SSH within R script to get to MySQL Database


I am trying to connect to a MySQL server, which is restricted by being connected to a given server. I am trying to connect through this restricting server while not physically connected.

Through the command line this is doable by creating a SSH connection, after which I can run MySQL commands from the command line. For example:

ssh myUsername@Hostname
myUsername@Hostname's password:
[myUsername@Host ~]$ mysql -h mySQLHost -u mySQLUsername -p mySQLPassword

However, I wish to connect to the MySQL database from within R, so I can send queries to read in tables into my current R session. Usually I would run a R session inside of the commandline, but the server does not have R installed on it.

For example, I have this snippet of code that work when I am physically connected to the server (filled in information changed):

myDB <- dbConnect(MySQL(), user="mySQLUsername", password="mySQLPassword", dbname="myDbname", host="mySQLHost")

In essence, I want to run this same command through a pipe, so that the myDB object is a working mySQL connection.

I have been trying to pipe my way into the restricting server from within R, and have been able to read in a csv file. For example:

dat <- read.table(pipe('ssh myUsername@Hostname "cat /path/to/your/file"'))

This prompts me for my password, and the table is read (as is suggested it would here). However, I am unsure how to translate this to a MySQL connection. For example, should I make the pipe part of the host argument? That was my first thought, but have been unable to make that work.

Any help would be appreciated.


Solution

  • I accomplish a similar task with Postgres using SSH tunneling. Effectively, what you're doing with an SSH tunnel is saying "establish a connection to the remote server, and make a port from that server available as a port on my local machine."

    You can set up a SSH tunnel using the following command on your local machine:

    ssh -L local_port:lochalhost:remote_port username@remote_host
    

    Specifically, what you're doing with this command is creating a Local Port Forwarding SSH tunnel, which is taking the port you'd connect to directly on the machine with your database installed (remote_port), and securely sending it to the machine you have R installed on as local_port.

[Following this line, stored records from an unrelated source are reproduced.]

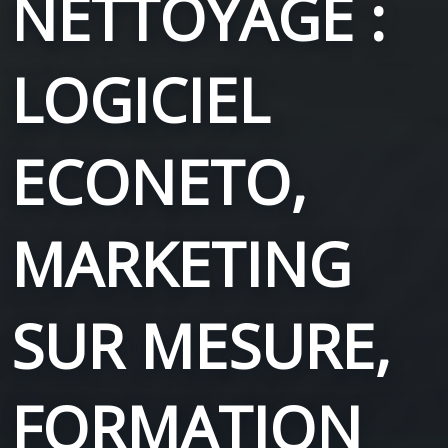
NETTOYAGE :
LOGICIEL
ECONETO,
MARKETING
SUR MESURE,
FORMATION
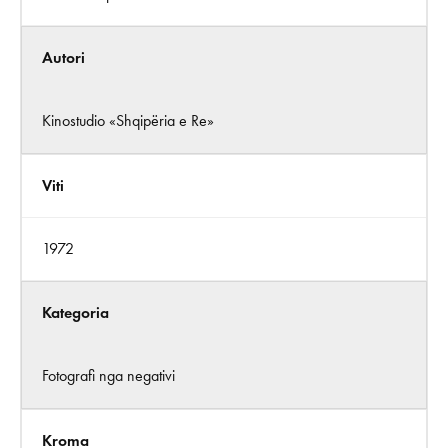
Autori
Kinostudio «Shqipëria e Re»
Viti
1972
Kategoria
Fotografi nga negativi
Kroma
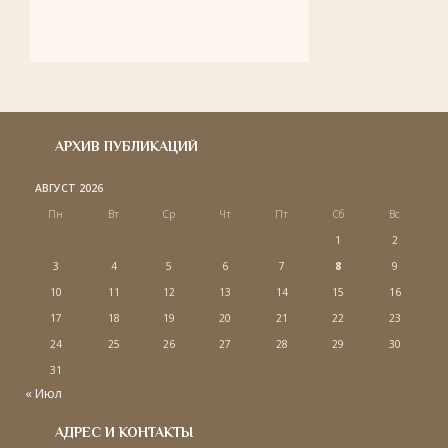
АРХИВ ПУБЛИКАЦИЙ
АВГУСТ 2026
Пн
Вт
Ср
Чт
Пт
Сб
Вс
1
2
3
4
5
6
7
8
9
10
11
12
13
14
15
16
17
18
19
20
21
22
23
24
25
26
27
28
29
30
31
« Июл
АДРЕС И КОНТАКТЫ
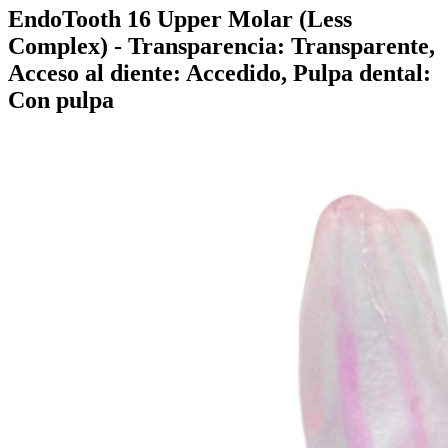
EndoTooth 16 Upper Molar (Less
Complex)
- Transparencia: Transparente,
Acceso al diente: Accedido, Pulpa dental:
Con pulpa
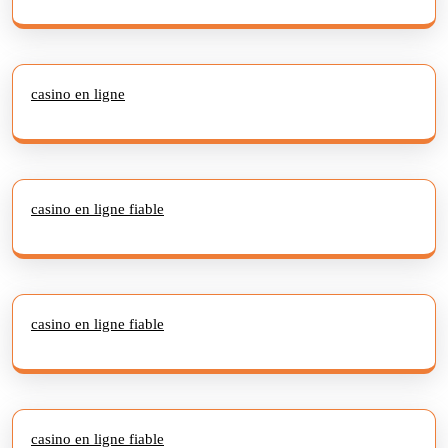
casino en ligne
casino en ligne fiable
casino en ligne fiable
casino en ligne fiable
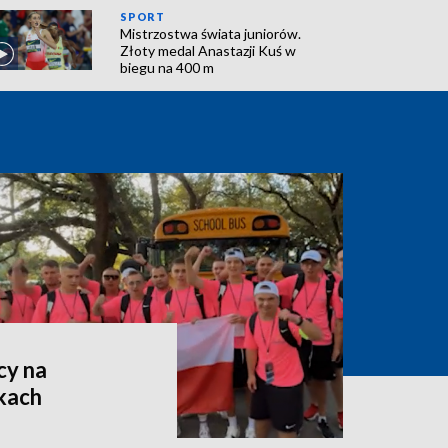
SPORT
Mistrzostwa świata juniorów.
Złoty medal Anastazji Kuś w
biegu na 400 m
cy na
kach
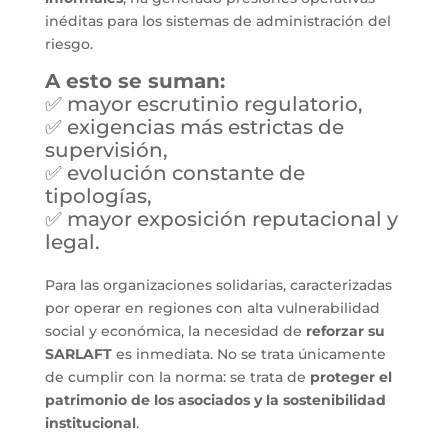
inéditas para los sistemas de administración del
riesgo.
A esto se suman:
✅ mayor escrutinio regulatorio,
✅ exigencias más estrictas de
supervisión,
✅ evolución constante de
tipologías,
✅ mayor exposición reputacional y
legal.
Para las organizaciones solidarias, caracterizadas
por operar en regiones con alta vulnerabilidad
social y económica, la necesidad de
reforzar su
SARLAFT
es inmediata. No se trata únicamente
de cumplir con la norma: se trata de
proteger el
patrimonio de los asociados y la sostenibilidad
institucional
.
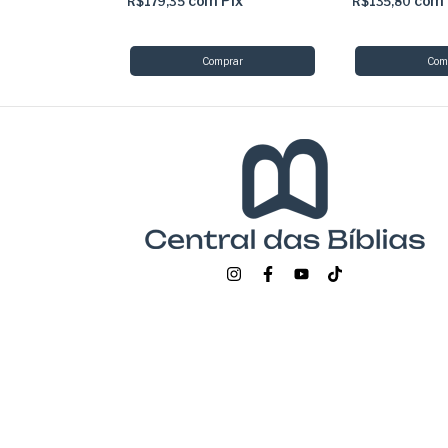
com
Pix
com
R$179,35
R$135,80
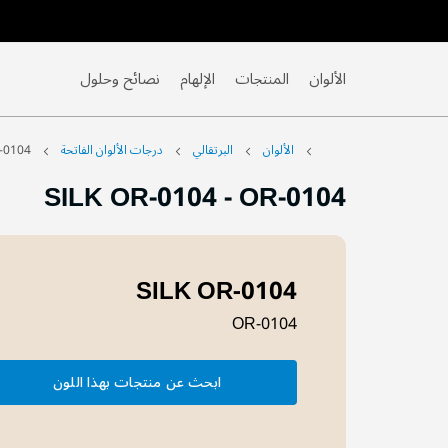
Skip
to
Content
الألوان
المنتجات
الإلهام
نصائح وحلول
الألوان
البرتقالي
درجات الألوان الفاتحة
-0104
SILK OR-0104
-
OR-0104
SILK OR-0104
OR-0104
ابحث عن منتجات بهذا اللون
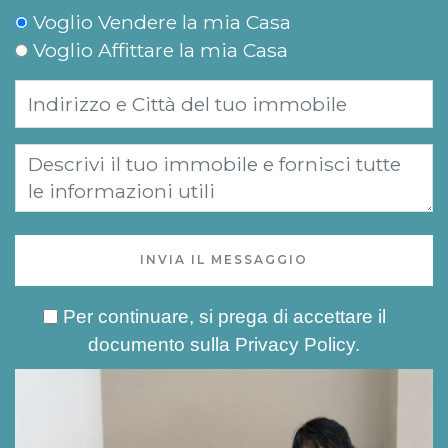
Voglio Vendere la mia Casa
Voglio Affittare la mia Casa
INVIA IL MESSAGGIO
Per continuare, si prega di accettare il
documento sulla
Privacy Policy
.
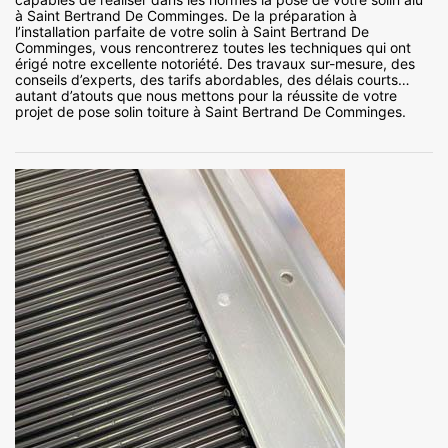
à Saint Bertrand De Comminges. De la préparation à
l’installation parfaite de votre solin à Saint Bertrand De
Comminges, vous rencontrerez toutes les techniques qui ont
érigé notre excellente notoriété. Des travaux sur-mesure, des
conseils d’experts, des tarifs abordables, des délais courts…
autant d’atouts que nous mettons pour la réussite de votre
projet de pose solin toiture à Saint Bertrand De Comminges.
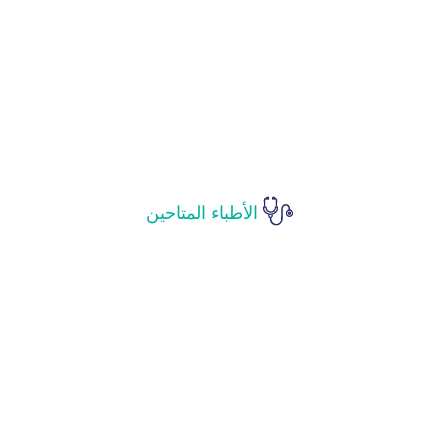
الأطباء المتاحين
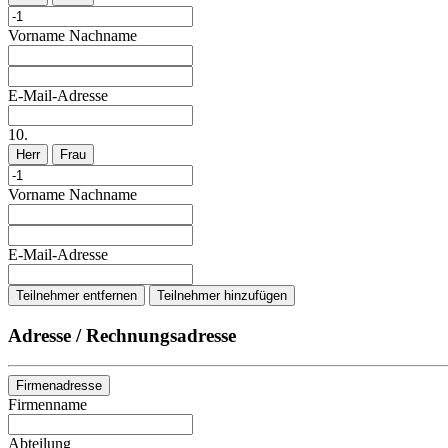
Vorname
Nachname
E-Mail-Adresse
10.
Herr
Frau
Vorname
Nachname
E-Mail-Adresse
Teilnehmer entfernen
Teilnehmer hinzufügen
Adresse / Rechnungsadresse
Firmenadresse
Firmenname
Abteilung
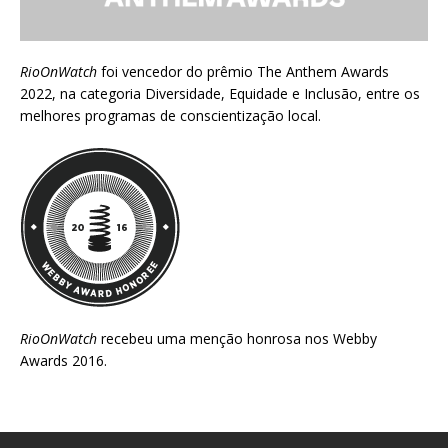
RioOnWatch
foi vencedor do prêmio
The Anthem Awards
2022
, na categoria Diversidade, Equidade e Inclusão, entre os
melhores programas de conscientização local.
RioOnWatch
recebeu uma menção honrosa nos
Webby
Awards 2016
.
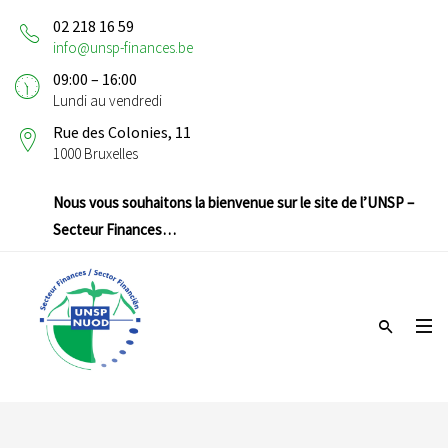
02 218 16 59
info@unsp-finances.be
09:00 – 16:00
Lundi au vendredi
Rue des Colonies, 11
1000 Bruxelles
Nous vous souhaitons la bienvenue sur le site de l’UNSP –
Secteur Finances…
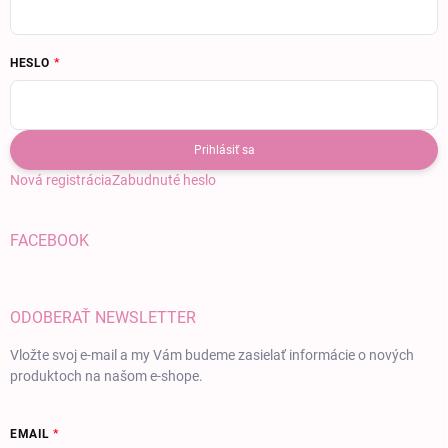
HESLO
Prihlásiť sa
Nová registrácia
Zabudnuté heslo
FACEBOOK
ODOBERAŤ NEWSLETTER
Vložte svoj e-mail a my Vám budeme zasielať informácie o nových
produktoch na našom e-shope.
EMAIL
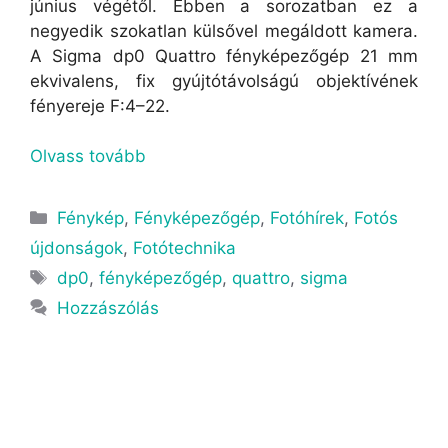
június végétől. Ebben a sorozatban ez a
negyedik szokatlan külsővel megáldott kamera.
A Sigma dp0 Quattro fényképezőgép 21 mm
ekvivalens, fix gyújtótávolságú objektívének
fényereje F:4–22.
Olvass tovább
Fénykép
,
Fényképezőgép
,
Fotóhírek
,
Fotós
újdonságok
,
Fotótechnika
dp0
,
fényképezőgép
,
quattro
,
sigma
Hozzászólás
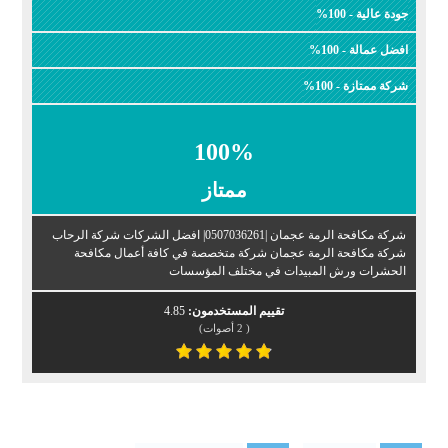
جودة عالية - 100%
افضل عمالة - 100%
شركة ممتازة - 100%
100
%
ممتاز
شركة مكافحة الرمة عجمان |0507036261| افضل الشركات شركة الرحاب
شركة مكافحة الرمة عجمان شركة متخصصة في كافة أعمال مكافحة
الحشرات ورش المبيدات في مختلف المؤسسات
تقييم المستخدمون:
4.85
(
2
أصوات)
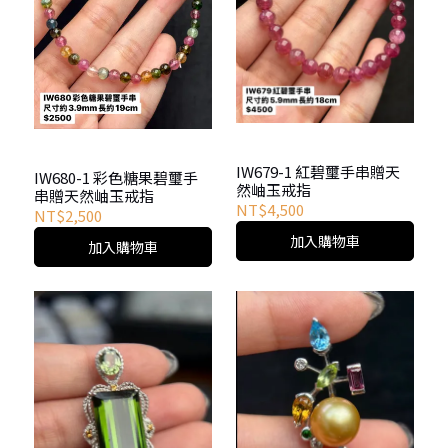
IW679-1 紅碧璽手串贈天
IW680-1 彩色糖果碧璽手
然岫玉戒指
串贈天然岫玉戒指
NT$4,500
NT$2,500
加入購物車
加入購物車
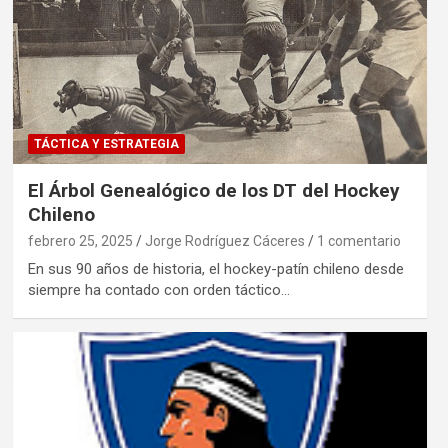
TÁCTICA Y ESTRATEGIA
El Árbol Genealógico de los DT del Hockey
Chileno
febrero 25, 2025
Jorge Rodríguez Cáceres
1 comentario
En sus 90 años de historia, el hockey-patín chileno desde
siempre ha contado con orden táctico…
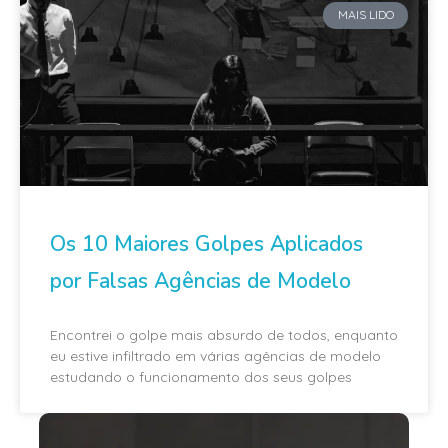
MAIS LIDO
Os 10 Maiores Golpes Aplicados
por Falsas Agências de Modelo
Encontrei o golpe mais absurdo de todos, enquanto
eu estive infiltrado em várias agências de modelo
estudando o funcionamento dos seus golpes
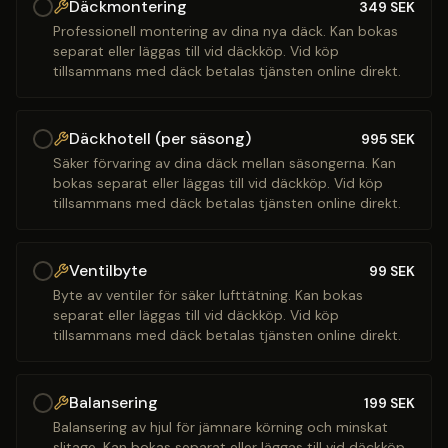
Däckmontering
349
SEK
Professionell montering av dina nya däck. Kan bokas
separat eller läggas till vid däckköp. Vid köp
tillsammans med däck betalas tjänsten online direkt.
Däckhotell (per säsong)
995
SEK
Säker förvaring av dina däck mellan säsongerna. Kan
bokas separat eller läggas till vid däckköp. Vid köp
tillsammans med däck betalas tjänsten online direkt.
Ventilbyte
99
SEK
Byte av ventiler för säker lufttätning. Kan bokas
separat eller läggas till vid däckköp. Vid köp
tillsammans med däck betalas tjänsten online direkt.
Balansering
199
SEK
Balansering av hjul för jämnare körning och minskat
slitage. Kan bokas separat eller läggas till vid däckköp.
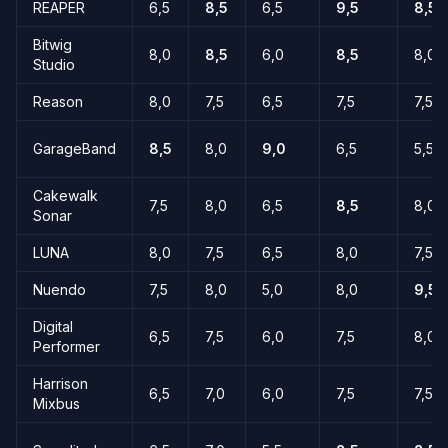
REAPER
6,5
8,5
6,5
9,5
8,5
Bitwig
8,0
8,5
6,0
8,5
8,0
Studio
Reason
8,0
7,5
6,5
7,5
7,5
GarageBand
8,5
8,0
9,0
6,5
5,5
Cakewalk
7,5
8,0
6,5
8,5
8,0
Sonar
LUNA
8,0
7,5
6,5
8,0
7,5
Nuendo
7,5
8,0
5,0
8,0
9,5
Digital
6,5
7,5
6,0
7,5
8,0
Performer
Harrison
6,5
7,0
6,0
7,5
7,5
Mixbus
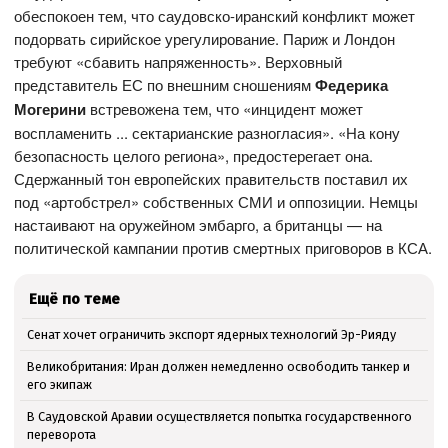
обеспокоен тем, что саудовско-иранский конфликт может
подорвать сирийское урегулирование. Париж и Лондон
требуют «сбавить напряженность». Верховный
представитель ЕС по внешним сношениям
Федерика
Могерини
встревожена тем, что «инцидент может
воспламенить ... сектарианские разногласия». «На кону
безопасность целого региона», предостерегает она.
Сдержанный тон европейских правительств поставил их
под «артобстрел» собственных СМИ и оппозиции. Немцы
настаивают на оружейном эмбарго, а британцы — на
политической кампании против смертных приговоров в КСА.
Ещё по теме
Сенат хочет ограничить экспорт ядерных технологий Эр-Рияду
Великобритания: Иран должен немедленно освободить танкер и
его экипаж
В Саудовской Аравии осуществляется попытка государственного
переворота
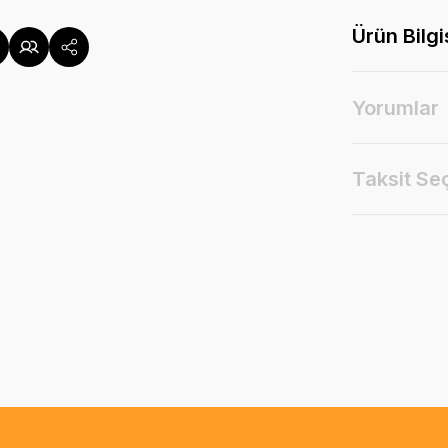
Ürün Bilgi
Yorumlar
Taksit Se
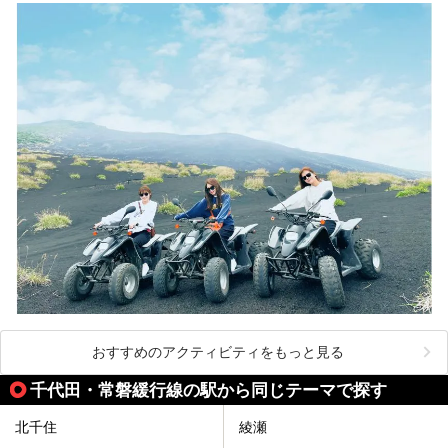
ださい。
おすすめのアクティビティをもっと見る
千代田・常磐緩行線の駅から同じテーマで探す
北千住
綾瀬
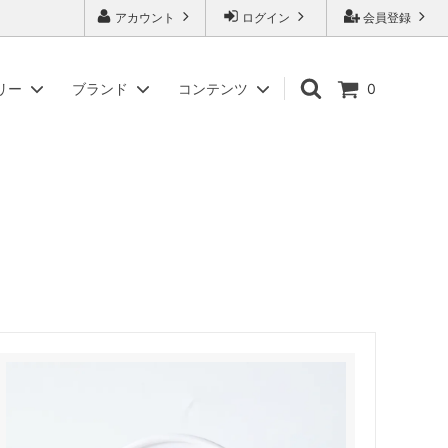
アカウント
ログイン
会員登録
リー
ブランド
コンテンツ
0
入
ギフトセット商品
アイデアセキカワ
商標「またいちの塩」について
紙袋・ギフト箱・パンフレット
アリアケスイサン
副島園
徳丸漬物
松合食品
やまくに
わかまつ農園
ツバメヤ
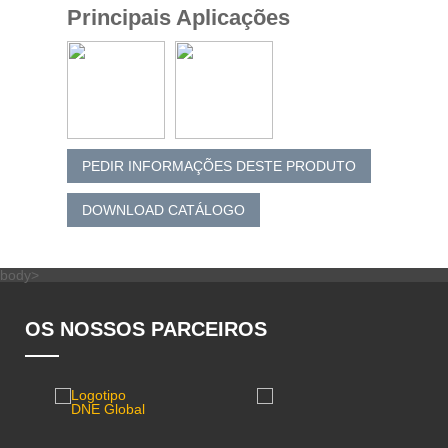
Principais Aplicações
PEDIR INFORMAÇÕES DESTE PRODUTO
DOWNLOAD CATÁLOGO
body>
OS NOSSOS PARCEIROS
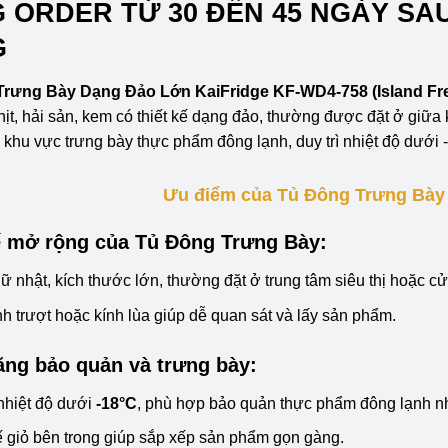
 ORDER TỪ 30 ĐẾN 45 NGÀY SA
G
rưng Bày Dạng Đảo Lớn KaiFridge KF-WD4-758 (Island Fre
hịt, hải sản, kem có thiết kế dạng đảo, thường được đặt ở giữa k
khu vực trưng bày thực phẩm đông lạnh, duy trì nhiệt độ dưới 
Ưu điểm của Tủ Đông Trưng Bày
ế mở rộng của Tủ Đông Trưng Bày:
ữ nhật, kích thước lớn, thường đặt ở trung tâm siêu thị hoặc c
h trượt hoặc kính lùa giúp dễ quan sát và lấy sản phẩm.
ng bảo quản và trưng bày:
 nhiệt độ dưới
-18°C
, phù hợp bảo quản thực phẩm đông lạnh như
ế giỏ bên trong giúp sắp xếp sản phẩm gọn gàng.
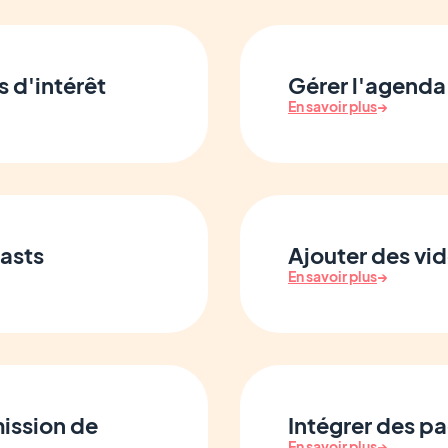
s d'intérêt
Gérer l'agenda
En savoir plus
→
casts
Ajouter des vid
En savoir plus
→
mission de
Intégrer des p
En savoir plus
→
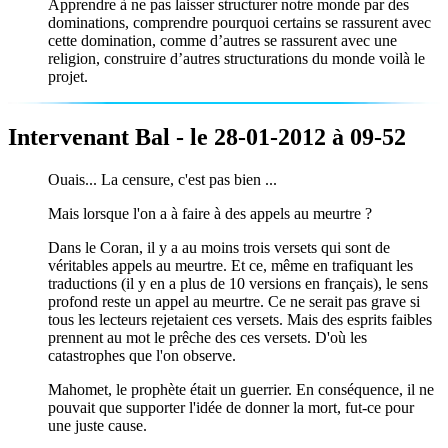
Apprendre à ne pas laisser structurer notre monde par des
dominations, comprendre pourquoi certains se rassurent avec
cette domination, comme d’autres se rassurent avec une
religion, construire d’autres structurations du monde voilà le
projet.
Intervenant Bal - le 28-01-2012 à 09-52
Ouais... La censure, c'est pas bien ...
Mais lorsque l'on a à faire à des appels au meurtre ?
Dans le Coran, il y a au moins trois versets qui sont de
véritables appels au meurtre. Et ce, même en trafiquant les
traductions (il y en a plus de 10 versions en français), le sens
profond reste un appel au meurtre. Ce ne serait pas grave si
tous les lecteurs rejetaient ces versets. Mais des esprits faibles
prennent au mot le prêche des ces versets. D'où les
catastrophes que l'on observe.
Mahomet, le prophète était un guerrier. En conséquence, il ne
pouvait que supporter l'idée de donner la mort, fut-ce pour
une juste cause.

    For example, for a database server with the following options:

    hostname: 192.168.1.3
    username: mysql
    server mysql port: 3306
    

    You could use the following command (at the command line, or in R using system2) to create a tunnel to port 9000 on your machine:

    ssh -L 9000:localhost:3306 mysql@192.168.1.3
    

    Depending on what your exact DBI connection looks like in R, you may have to edit the connection configuration slightly to make it connect to your newly created tunneling port. The reason why I use a different localhost port is that it prevents conflicts with a local version of the database, if you've got one.